A more theoretically sound approach would be to vary the α and θ parameters based on the properties of the toxic chemicals that are released. Varying α is similar to methods used somewhat frequently to account for the different toxicity of the chemicals released [2, 8, 11, 20–22], although the studies cited here use multiplicative rather than exponential modifiers (*α t*_{
i
}instead of *t*_{
i
}^{
α
}). In each case, higher values of *α* correspond to more toxic chemicals. Different studies have made this adjustment using different references, including American Conference of Governmental Industrial Hygienists Threshold Limit Values [3, 22], a chronic toxicity index [12], an inhalation unit risk [23], a lifetime cancer risk [24], and the RSEI model [9, 27]. Similarly, θ and *T* can be varied to reflect differences in airborne transport of the chemicals. If a chemical travels more easily and farther, lower values of θ and higher values of *T* can be used. These parameters can also be varied based on the direction from the release site to the affected community, thus incorporating anisotropy.
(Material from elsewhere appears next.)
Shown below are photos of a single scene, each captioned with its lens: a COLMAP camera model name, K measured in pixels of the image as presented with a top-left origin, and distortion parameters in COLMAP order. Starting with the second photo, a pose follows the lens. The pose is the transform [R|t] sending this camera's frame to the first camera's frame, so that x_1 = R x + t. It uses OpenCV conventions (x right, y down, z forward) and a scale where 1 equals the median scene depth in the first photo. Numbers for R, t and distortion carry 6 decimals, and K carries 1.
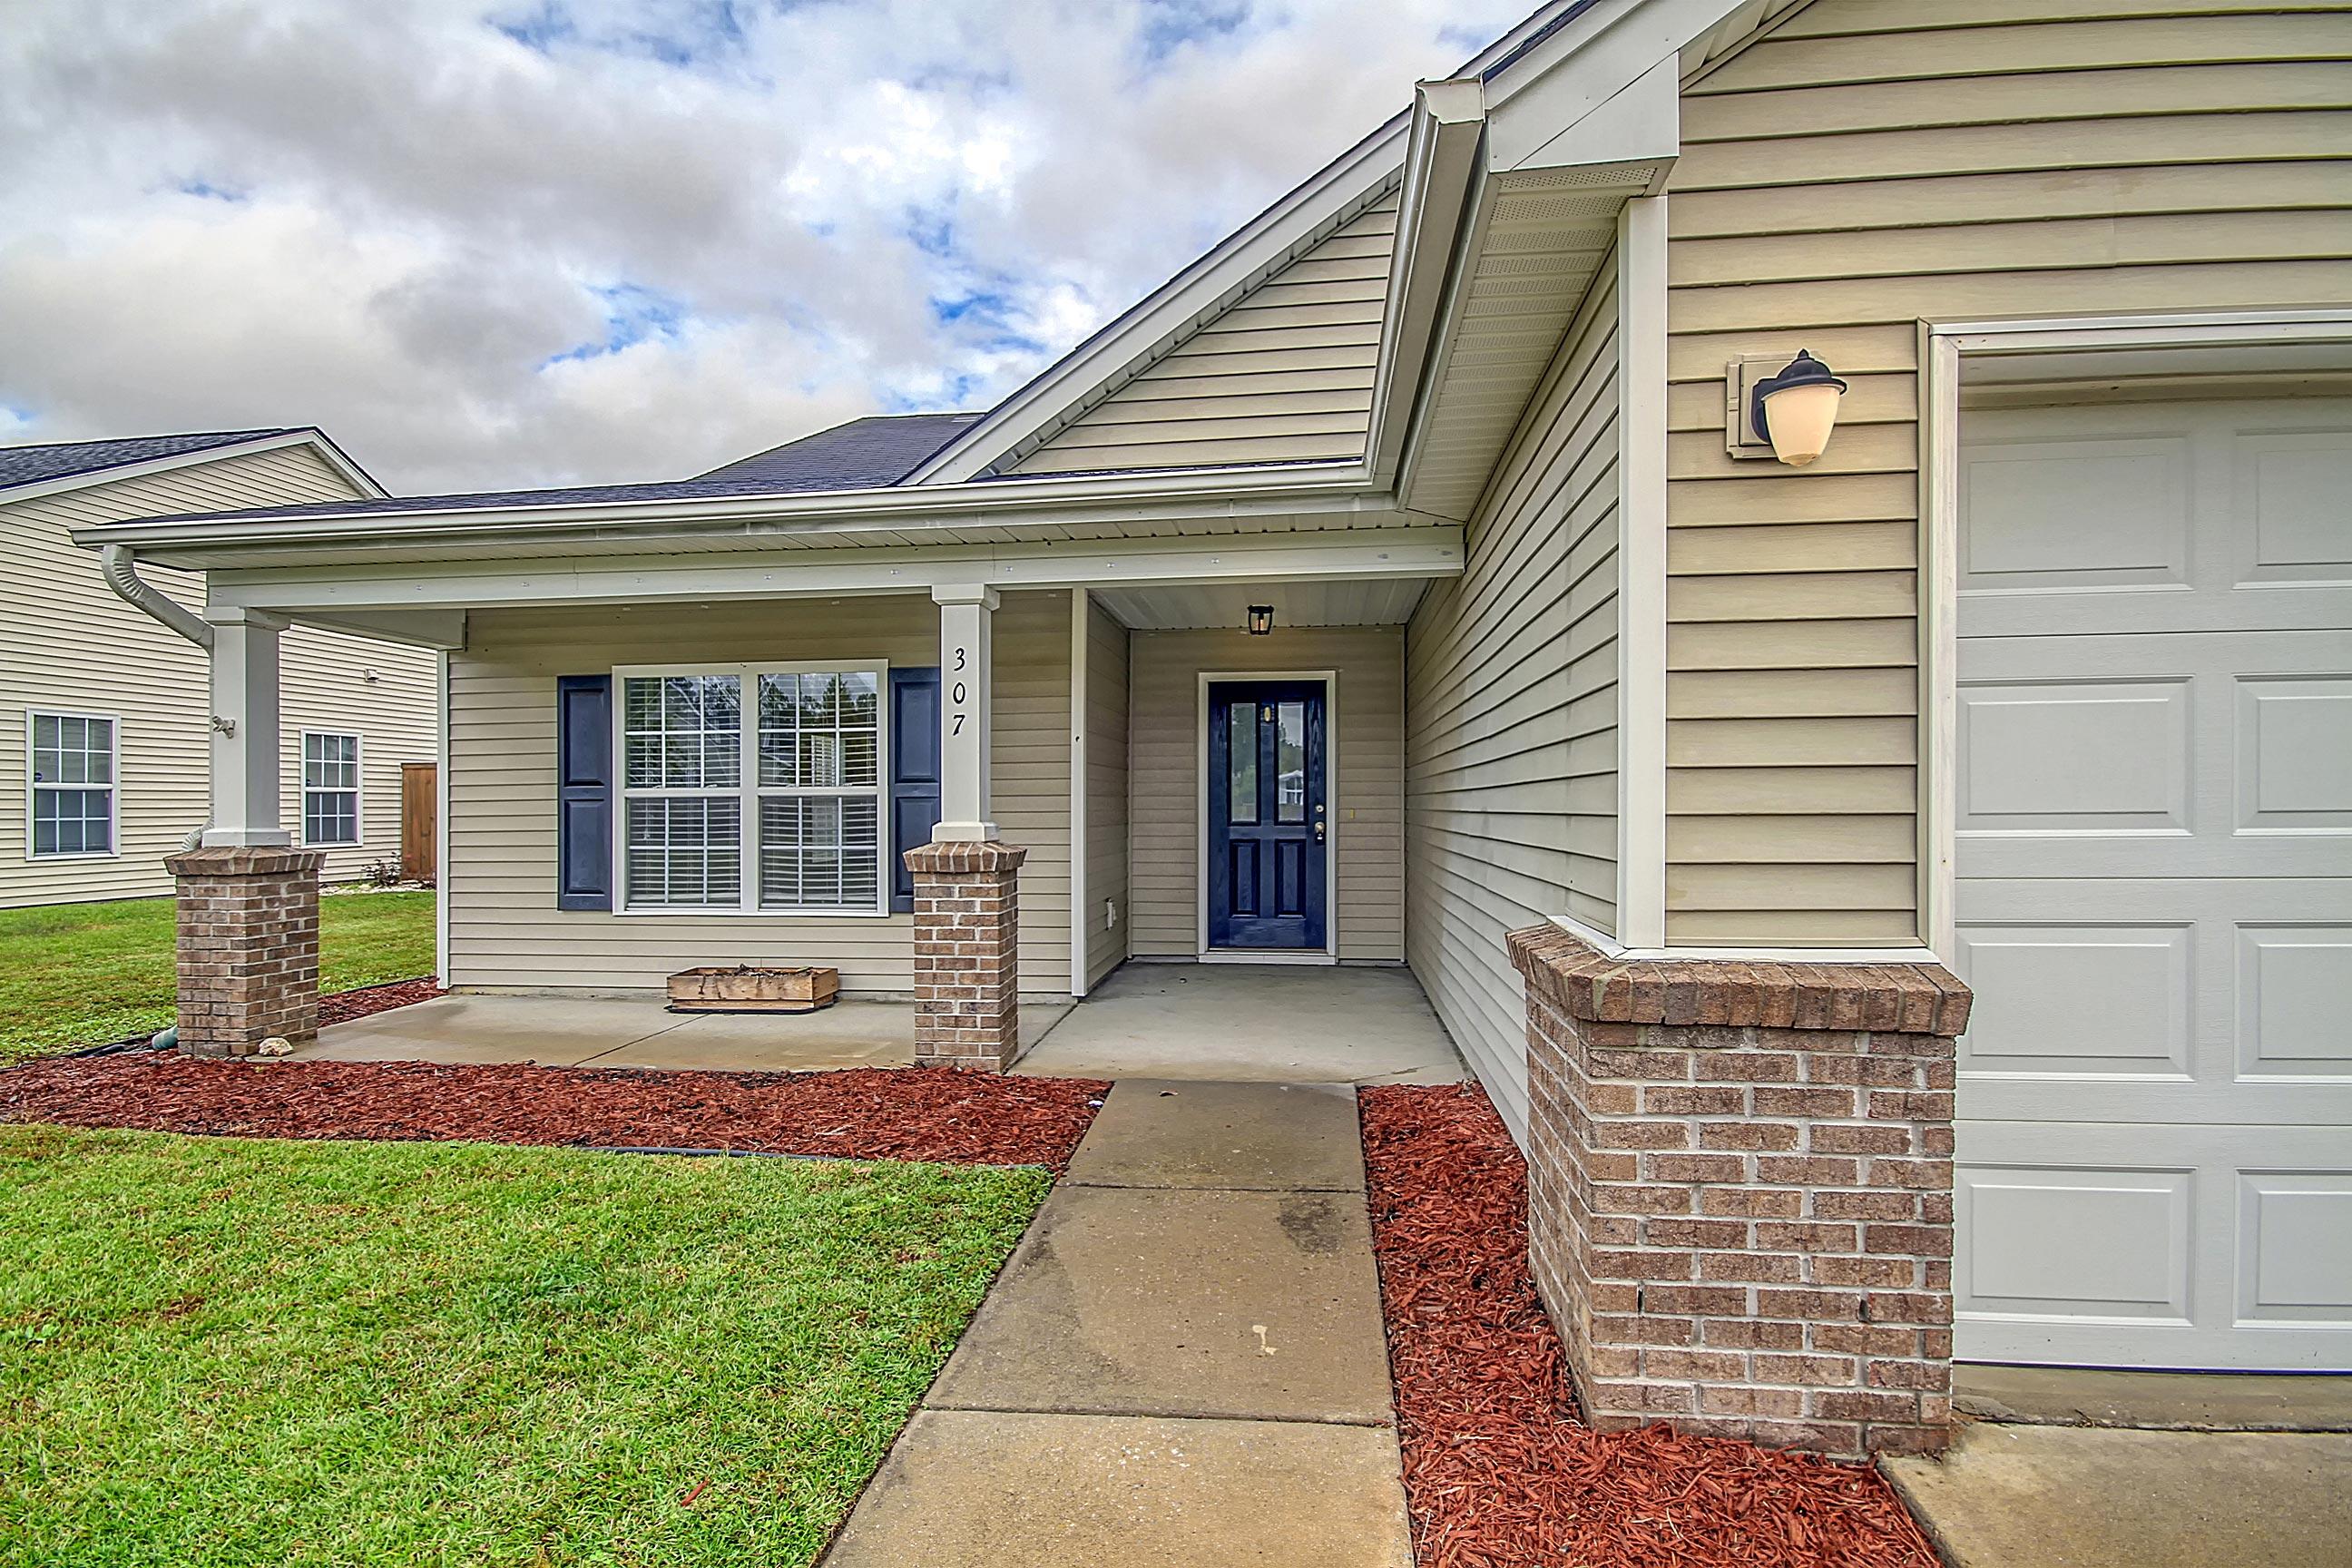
lens RADIAL K [[1105.8, 0, 1174.7], [0, 1105.8, 854.0], [0, 0, 1]] dist [-0.005096, -0.000390]
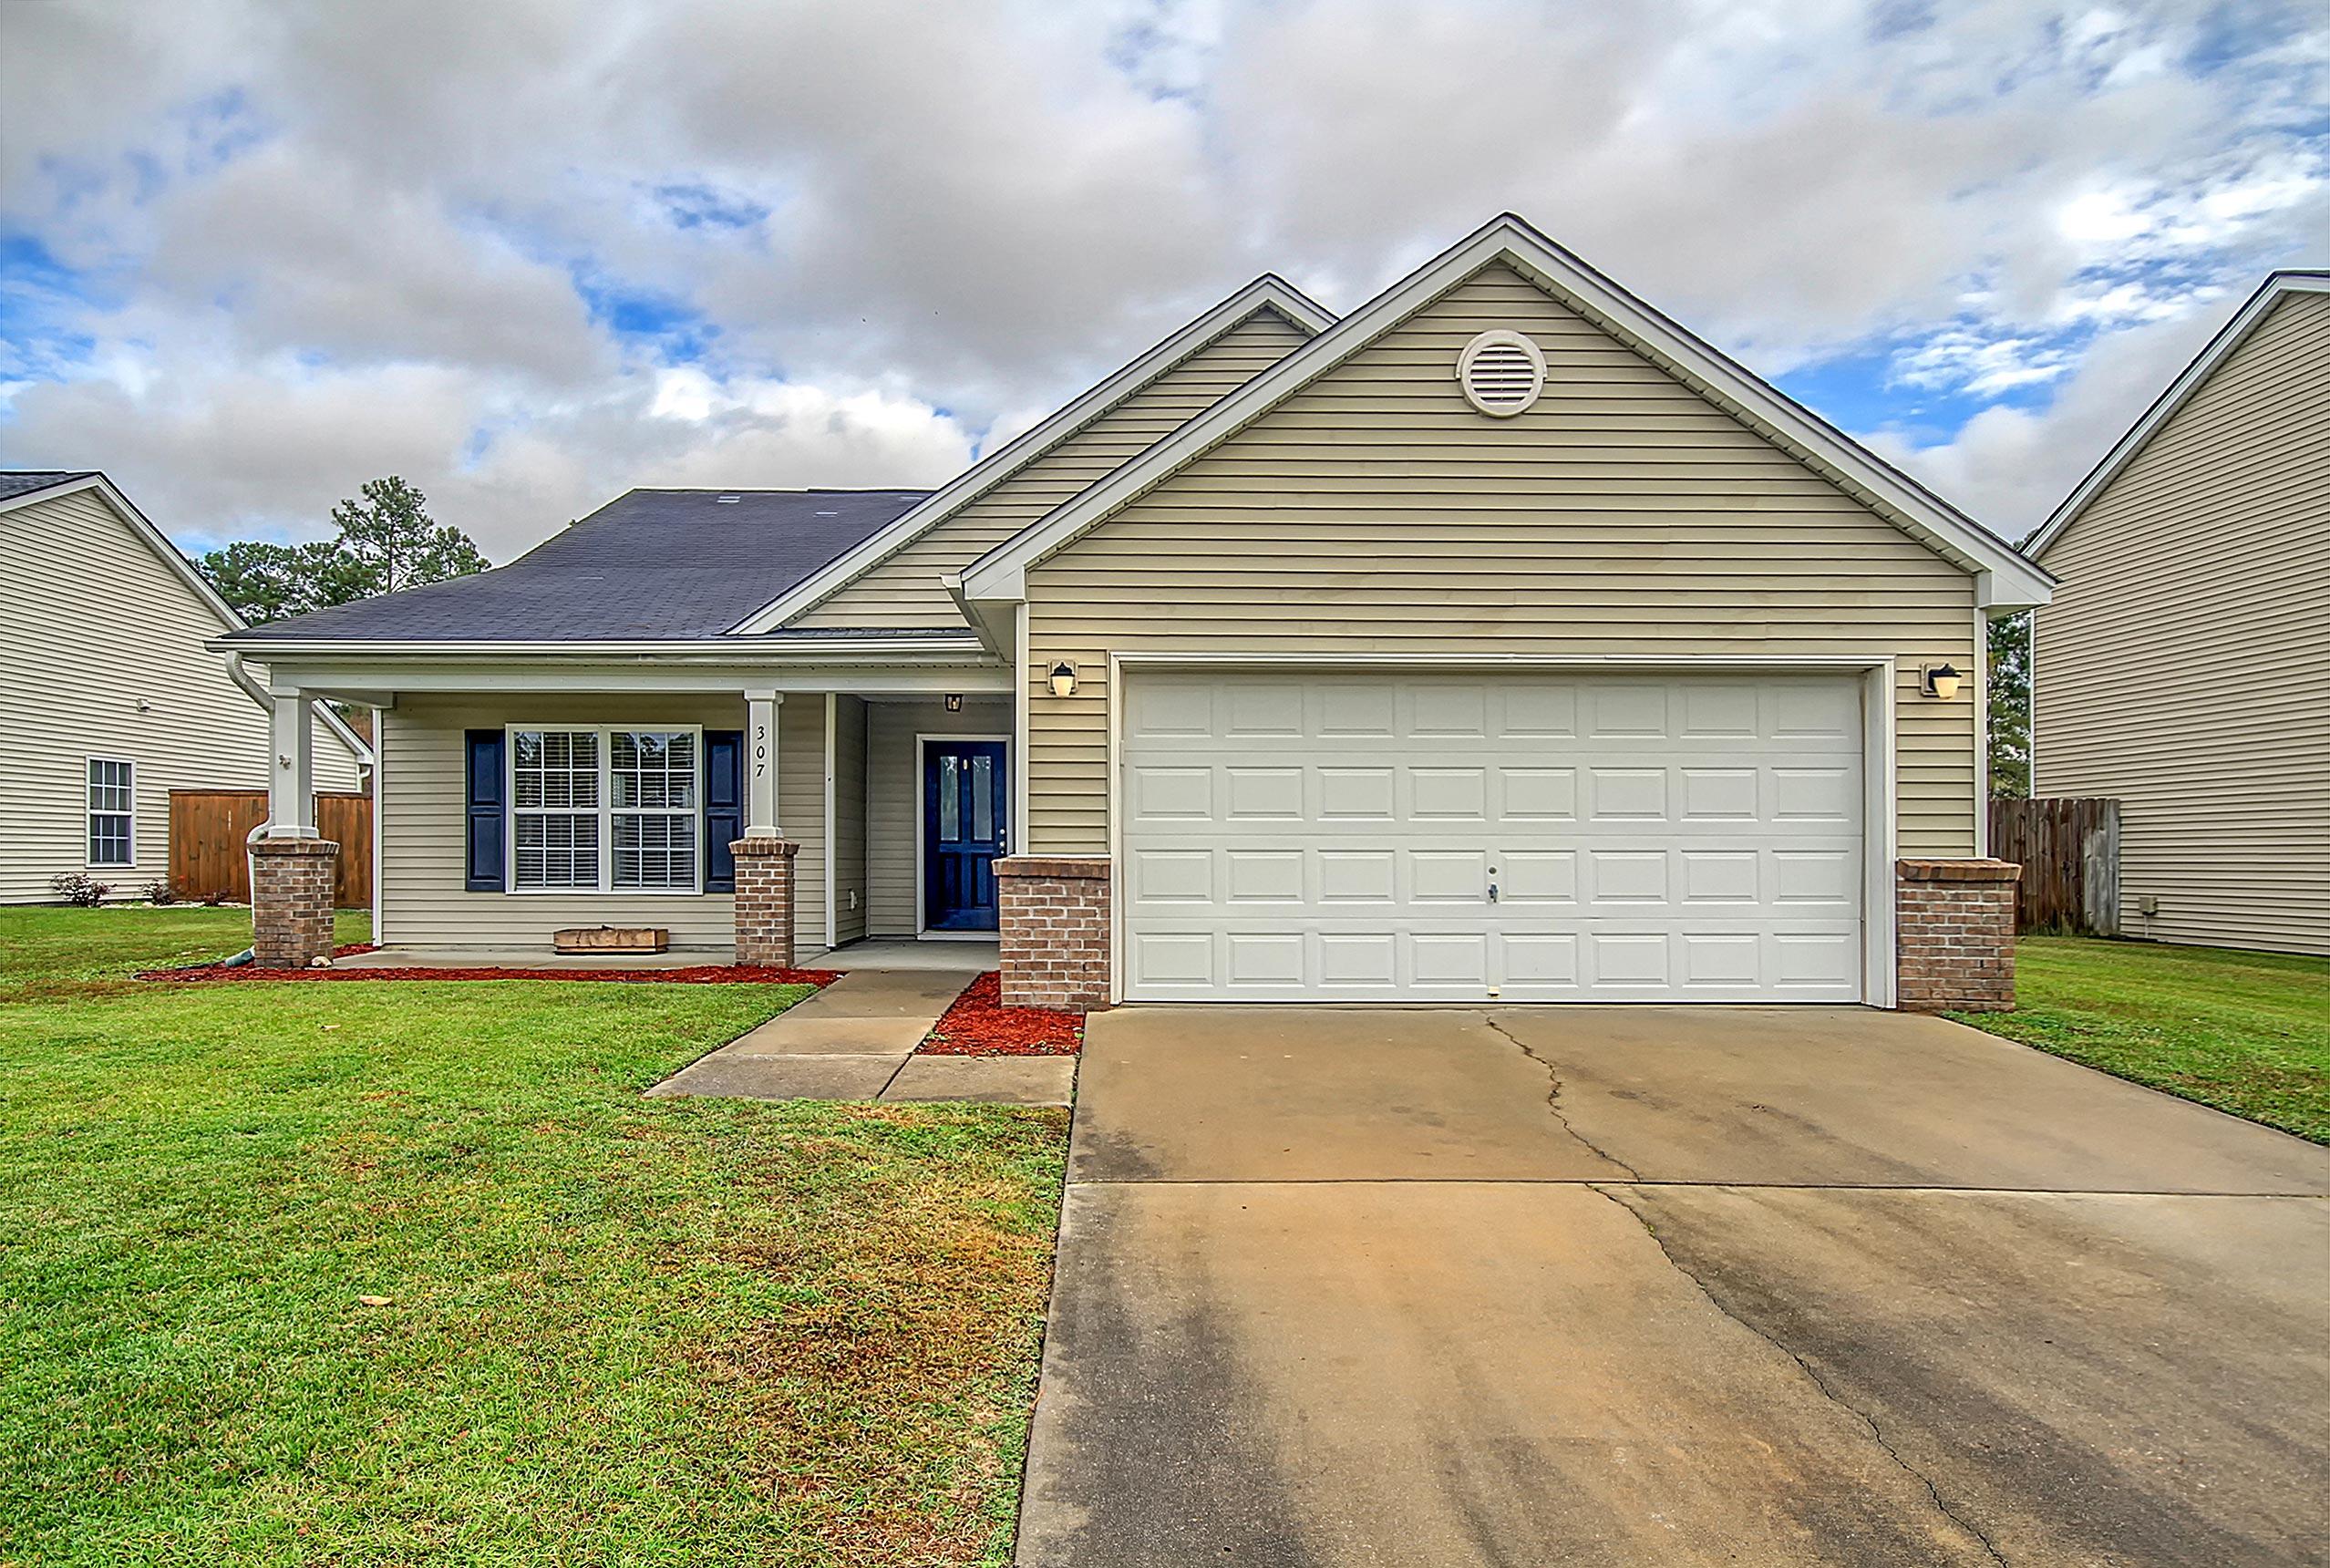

Ongoing work includes the refinement of at-risk population estimates using the LandScan USA population dataset [49] which can explore variation missed by county-level populations unable to capture fine-scale risks. For example, if a chemical is only present in the atmosphere within a mile of the release site, any county-by-county analysis will be problematic because the spatial resolution of county-level data are coarser than a square mile. The LandScan dataset provides population estimates at a 3 arc-second resolution (roughly 90 meters). This can then provide improved estimates of the number of people within one mile of the release site instead of assigning the impact of a release site on the county as if everybody lived at the centroid of the county. This approach will have stronger effects on the power and exponential models because they have more rapid decreases in the impact as one travels farther from the release site (figure 2). This ongoing work also incorporates the adjustments given above varying the parameters to account for properties of the chemicals released and local climatic conditions to account for prevailing wind directions.